In 1901 werden fossiele overblijfselen ontdekt in de Qasr-el-Sagha-formatie in de Fayyum in Egypte, die voor het eerst door Charles William Andrews werden beschreven als Moeritherium lyonsi. Al een jaar later werd een ander, iets kleiner exemplaar gevonden in een fluvio-mariene formatie en door Andrews aan het taxon Moeritherium gracile toegewezen. In 1904 vond Andrews de eerste Moeritherium-trigodonfossielen in de Fayyum-sedimenten. Max Schlosser uit München verdeelde een ander taxon uit Moeritherium lyonsi in 1911, die hij Moeritherium andrewsi noemde. Het laatste taxon was ook vrij groot en kwam uit een fluvio-mariene formatie. Nog niet zo lang geleden (2006) verschenen de overblijfselen van het taxon Moeritherium chehbeurameuri voor het eerst in Bir El Ater in Algerije.

Classificatie

Moeritherium is een geslacht uit de orde van de proboscis (Proboscidea). Hierin behoort ze tot de zeer vroege proboscis, die voor het eerst verscheen in het Boven-Paleoceen in Noord-Afrika. Het geslacht kan deel uitmaken van de ondergeschiktheid van de Plesielephantiformes, die worden gekenmerkt door twee staven op de kiezen. Het gelijktijdige gebruik van alle tanden in het bit (verticale tandwisseling) wijst ook op de vroege proboscis, die nog niet de horizontale tandveranderingskarakteristiek van de late vormen en hedendaagse olifanten had ontwikkeld.
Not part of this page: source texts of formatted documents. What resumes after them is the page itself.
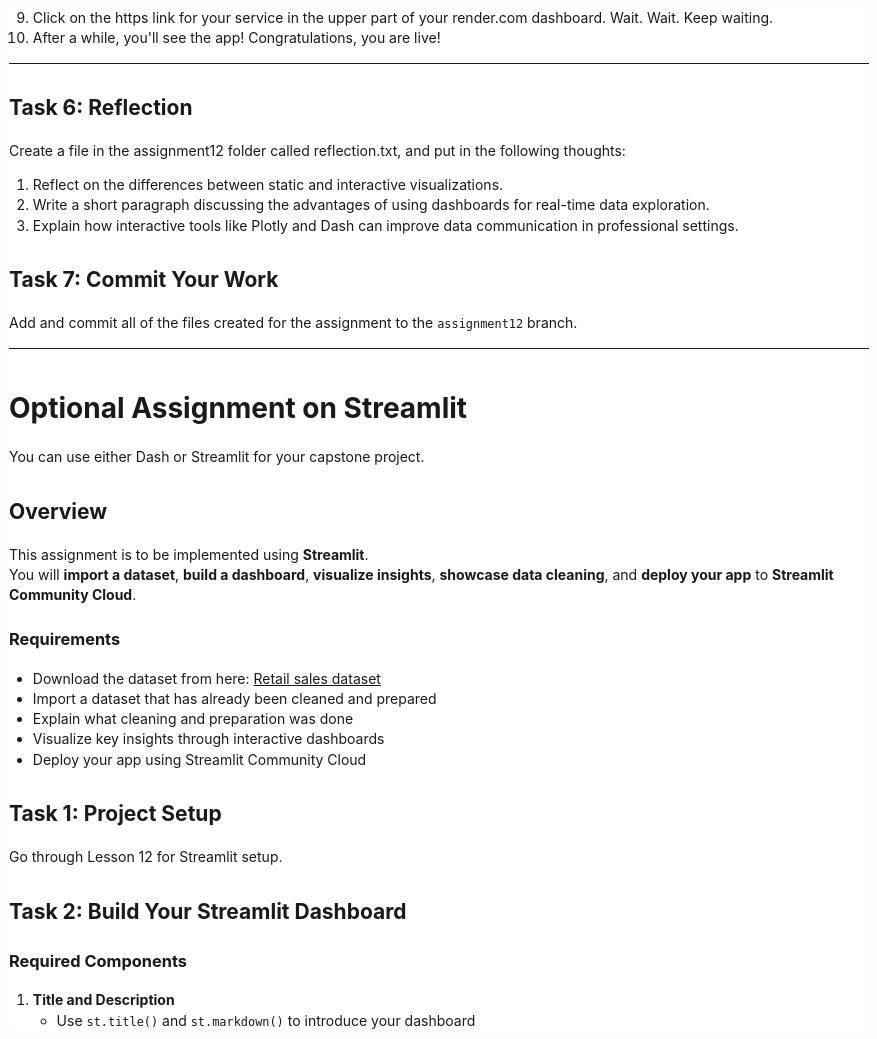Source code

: 9. Click on the https link for your service in the upper part of your render.com dashboard.  Wait.  Wait.  Keep waiting.
10. After a while, you'll see the app!  Congratulations, you are live! 

---

## **Task 6: Reflection**
Create a file in the assignment12 folder called reflection.txt, and put in the following thoughts:

1. Reflect on the differences between static and interactive visualizations.
2. Write a short paragraph discussing the advantages of using dashboards for real-time data exploration.
3. Explain how interactive tools like Plotly and Dash can improve data communication in professional settings.

## **Task 7: Commit Your Work**

Add and commit all of the files created for the assignment to the `assignment12` branch.

---

#  Optional Assignment on Streamlit

You can use either Dash or Streamlit for your capstone project.

## Overview
This assignment is to be implemented using **Streamlit**.  
You will **import a dataset**, **build a dashboard**, **visualize insights**, **showcase data cleaning**, and **deploy your app** to **Streamlit Community Cloud**.

### Requirements
- Download the dataset from here: [Retail sales dataset](https://www.kaggle.com/datasets/mohammadtalib786/retail-sales-dataset)
- Import a dataset that has already been cleaned and prepared
- Explain what cleaning and preparation was done
- Visualize key insights through interactive dashboards
- Deploy your app using Streamlit Community Cloud

## Task 1: Project Setup

Go through Lesson 12 for Streamlit setup.

## Task 2: Build Your Streamlit Dashboard

### Required Components

1. **Title and Description**
   - Use `st.title()` and `st.markdown()` to introduce your dashboard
Andere kenmerken die de positie in de proboscis ondersteunen, zijn vooral de met lucht gevulde schedelbeenderen en de massieve mandibulaire symfyse, maar ook de positie van de oogkas ver naar voren in de schedel boven de voorste premolaren. Vanwege de sterkere bunodontstructuur van de kiezen, ligt Moeritherium samen met Arcanotherium veel dichter bij de latere proboscis dan de vroege proboscis zoals Barytherium en Numidotherium, die aanzienlijk meer lophodonale kiezen hadden. De vroegste vertegenwoordigers van Moeritherium met hun sterkere lophodontanden worden echter gezien als de link naar deze proboscis, maar ze werden omgezet in meer bunodons in de loop van hun fylogenetische ontwikkeling.

De discussie over de positie van Moeritherium binnen de proboscis wordt al lang gevoerd. Sommige onderzoekers zagen hem alleen als een familielid van de proboscis, met een nauwere taxonomische positie ten opzichte van Anthracobune uit Zuid-Azië. Tegenwoordig wordt Moeritherium beschouwd als een duidelijk lid van de proboscis, die echter een zeer gespecialiseerde zijtak was die in het vroege Oligoceen uitstierf zonder verdere afstammelingen. Onder de proboscis na Moeritherium zijn de Deinotheria (olifanten met slagtanden), Palaeomastodon en via Phiomia ook de Gomphotheria en later de olifanten met de mammoeten en de olifantensoorten die tegenwoordig leven. In de loop van de onderzoeksgeschiedenis zijn in totaal acht soorten beschreven, waarvan er tegenwoordig slechts drie worden erkend:

  • Moeritherium chehbeurameuri Cyrille Delmer, Mohamed Mahboubi, Rudolphe Tabuce & Pascal Tassy, 2006
  • Moeritherium lyonsi Charles William Andrews, 1901 (Synoniemen: M. gracile, M. ancestrale, M. latidens, M. pharaoensis)
  • Moeritherium trigodon Charles William Andrews, 1904 (Synoniemen: M. andrewsi)

Fylogenie

 Proboscidea 

 Eritherium




 Phosphatherium




 Daouitherium




 Numidotherium





 Barytherium



 Omanitherium





 Arcanotherium




 Saloumia



 Moeritherium




 jongere Proboscidea (Elephantiformes)



 Deinotheriidae










Fossiele vondsten

De eerste fossielen van Moeritherium werden ontdekt in het Egyptische Fajoem in 1904 en dateerden uit het Priabonien. Later zijn ook fossielen aangetroffen op andere plaatsen in Noord- en West-Afrika. De oudste fossielen zijn gevonden in Mali en Senegal en dateren uit het Lutetien. Lange tijd was Moeritherium het oudst bekende slurfdier, maar inmiddels zijn uit Marokko oudere soorten bekend.

De vondsten van Moeritherium zijn tot nu toe grotendeels beperkt tot Noord-Afrika. Buiten Afrika komt het geslacht niet voor, omdat het continent destijds gescheiden was van wat toen Eurazië was door de Tethysoceaan en overeenkomstige landbruggen pas pas 22 miljoen jaar geleden in het vroege Mioceen ontstonden. De belangrijkste plaatsen zijn:

This article is issued from Wikipedia. The text is licensed under Creative Commons - Attribution - Sharealike. Additional terms may apply for the media files.